With Monet, it didn’t seem to be a matter of balls or bills - but rather just the experience of it all, in some ways similar to performer Matthew Tillman, a 41-year-old spiritual counselor who sits in Union Square twice a week and both offers and accepts donations for his services.
Looking back at Monet after the ruminative moment, I clarified - “So, you said you make people laugh?”
He nodded.
“But - people don’t really laugh at your jokes. Does that bother you?”
He shook his head, this time. “I don’t do it to be liked, man. It’s not about that…I don’t care if people aren’t laughing, because I’m laughing. No matter what - I get my shit. I go, and I release into this world, and I give the world something.”
Monet was poetic. Slightly delusional, but poetic. Still, though - he was an entertainer, and every entertainer dreams of financial success and notoriety. He could keep up the childish naivete, but I wasn’t buying that he was just doing this for the art of it.
“Do you want to be famous?” I asked.
“I spent a lot of time wanting to be famous, but then I realized - why do I want to be famous for a bunch of fools? I think it’s better if I just go somewhere, where people are laughing. That’s all I need - is that laughter.”

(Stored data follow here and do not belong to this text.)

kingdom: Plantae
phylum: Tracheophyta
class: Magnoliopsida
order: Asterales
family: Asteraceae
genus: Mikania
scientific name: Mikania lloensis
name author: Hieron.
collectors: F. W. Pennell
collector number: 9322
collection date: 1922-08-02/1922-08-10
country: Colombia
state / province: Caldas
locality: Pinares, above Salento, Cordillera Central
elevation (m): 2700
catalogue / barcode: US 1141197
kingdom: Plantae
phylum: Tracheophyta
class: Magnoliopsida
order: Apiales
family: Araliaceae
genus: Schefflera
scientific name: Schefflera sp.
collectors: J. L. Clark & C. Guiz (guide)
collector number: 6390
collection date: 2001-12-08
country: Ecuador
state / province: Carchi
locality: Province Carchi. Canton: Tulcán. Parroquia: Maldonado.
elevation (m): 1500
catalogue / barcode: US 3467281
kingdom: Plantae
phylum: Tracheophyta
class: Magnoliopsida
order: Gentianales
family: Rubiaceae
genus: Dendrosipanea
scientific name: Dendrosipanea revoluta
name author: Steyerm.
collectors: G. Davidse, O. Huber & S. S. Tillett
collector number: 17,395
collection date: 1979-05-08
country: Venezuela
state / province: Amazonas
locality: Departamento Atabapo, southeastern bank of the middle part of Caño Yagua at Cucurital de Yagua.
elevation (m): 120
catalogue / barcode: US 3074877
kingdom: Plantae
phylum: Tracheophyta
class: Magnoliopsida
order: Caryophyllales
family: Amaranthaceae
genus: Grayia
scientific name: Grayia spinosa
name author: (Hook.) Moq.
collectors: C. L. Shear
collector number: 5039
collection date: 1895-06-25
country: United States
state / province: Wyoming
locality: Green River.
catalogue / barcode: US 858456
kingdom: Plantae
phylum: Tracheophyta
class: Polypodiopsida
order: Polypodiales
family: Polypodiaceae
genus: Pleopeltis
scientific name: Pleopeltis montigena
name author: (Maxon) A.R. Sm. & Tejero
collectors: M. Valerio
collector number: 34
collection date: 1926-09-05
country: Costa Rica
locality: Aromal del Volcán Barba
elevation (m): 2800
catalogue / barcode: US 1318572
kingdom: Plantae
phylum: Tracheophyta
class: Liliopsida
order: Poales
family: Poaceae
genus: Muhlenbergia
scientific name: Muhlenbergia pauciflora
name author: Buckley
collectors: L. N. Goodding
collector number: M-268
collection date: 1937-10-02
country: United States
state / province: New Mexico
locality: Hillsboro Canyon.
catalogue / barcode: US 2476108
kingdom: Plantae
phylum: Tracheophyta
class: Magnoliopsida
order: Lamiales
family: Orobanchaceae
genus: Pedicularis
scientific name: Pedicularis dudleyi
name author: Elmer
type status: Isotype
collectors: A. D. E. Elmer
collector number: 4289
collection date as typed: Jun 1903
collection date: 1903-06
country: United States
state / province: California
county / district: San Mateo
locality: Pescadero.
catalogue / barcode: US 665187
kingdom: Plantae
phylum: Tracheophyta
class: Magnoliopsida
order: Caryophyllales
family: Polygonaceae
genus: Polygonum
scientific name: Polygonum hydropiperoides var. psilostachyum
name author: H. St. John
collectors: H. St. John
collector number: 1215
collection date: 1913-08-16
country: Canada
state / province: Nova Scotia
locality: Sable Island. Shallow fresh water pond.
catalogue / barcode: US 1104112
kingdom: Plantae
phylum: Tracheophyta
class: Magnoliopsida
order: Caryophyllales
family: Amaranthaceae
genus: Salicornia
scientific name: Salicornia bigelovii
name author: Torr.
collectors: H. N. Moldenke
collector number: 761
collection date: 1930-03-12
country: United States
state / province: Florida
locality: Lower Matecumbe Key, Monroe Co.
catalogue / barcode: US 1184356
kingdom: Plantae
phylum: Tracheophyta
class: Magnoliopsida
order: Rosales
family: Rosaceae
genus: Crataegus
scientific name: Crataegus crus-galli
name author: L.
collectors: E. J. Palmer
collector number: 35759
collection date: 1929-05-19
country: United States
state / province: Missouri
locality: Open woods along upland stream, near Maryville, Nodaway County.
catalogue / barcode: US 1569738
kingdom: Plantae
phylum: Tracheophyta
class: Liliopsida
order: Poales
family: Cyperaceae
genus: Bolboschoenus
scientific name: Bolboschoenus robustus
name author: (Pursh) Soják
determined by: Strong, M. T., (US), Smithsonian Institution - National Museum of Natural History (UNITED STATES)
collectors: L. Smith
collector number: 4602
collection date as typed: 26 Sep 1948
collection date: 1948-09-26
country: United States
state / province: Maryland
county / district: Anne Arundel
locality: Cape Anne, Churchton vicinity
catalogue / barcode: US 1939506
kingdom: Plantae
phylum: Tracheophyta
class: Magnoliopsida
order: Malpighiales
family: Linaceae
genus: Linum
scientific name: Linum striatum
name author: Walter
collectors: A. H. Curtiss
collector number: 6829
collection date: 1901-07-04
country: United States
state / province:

Well, he wasn’t getting that in Union Square, but I had to commend him. He was a purist - an honest entertainer in an era of ironic gestures of superstardom. He seemed to be unattracted to the glitter of fame, and really just wanted to make people smile. I couldn’t help but feel warmed by his sentiment, but that didn’t feeling didn’t last long. Just a few seconds later, he looked up at the camera, and chirped -
“Fuck you guys, man. What have you given me?” I wasn’t sure if the question was rhetorical, so I stood silently and waited for him to carry on. “I don’t know the answer to that question. I don’t know.” A moment later, though, Claude Monet’s comedian (sensing the gloom of the conversation) kicked in. “I don’t know, man. This shit’s stupid. I’m just trying to laugh for the rest of my life. I’m trying to smile, and eat tits, and jizz, man. That’s it.”
And in the midst of Monet’s bitter spite, the laugh-less comedian got a laugh. As I keeled over giggling for what felt like a few minutes, he continued to look around - seemingly pleased by his work. He’d finally accomplished the very thing he’d been babbling about for the past ten minutes, and he seemed satisfied. By the time I lifted my head up for a breather, he shook his head at me - as if I’d laughed at the one thing he said that wasn’t a joke.
“That’s just me, man. And shit - I don’t even know why I’m so interesting to you. What the fuck do I do, besides what I want?”
Again, I didn’t really have an answer for him. Only another question - why? Why, if he was so intent on comedy, didn’t he just connect with people in regular places like comedy clubs or open mic nights? I didn’t have the courage to ask, and even if I did I expected more of the same frustration. So instead I thought about Wendell, who told me about the obligations that some performers have to themselves. “It’s just part of their personality. Not everybody can do what they do. But hey - desperate times call for desperate measures.”
Apparently the allegedly-homeless guy I’d been speaking with once lived in a time more desperate than the present - stuck in his mother’s home, abidingly doing his calculus, yet forgoing the heartbreak he now endures every day.
Now, Claude Monet might be crazy.
He might also be stifling and bothersome. And he might tell terrible jokes. But, he does what he wants - and that is the reason he’s worthy of attention from the countless people who pass him by and refuse to give him any.
Those people, who either make their way through Union Square to meet a friend, get to work, or go to sleep - likely aren’t taking steps through the park toward their dreams. And even though Monet’s quest is an unglamorous, potentially hopeless, and unbearably painful one to watch - he’s already living his.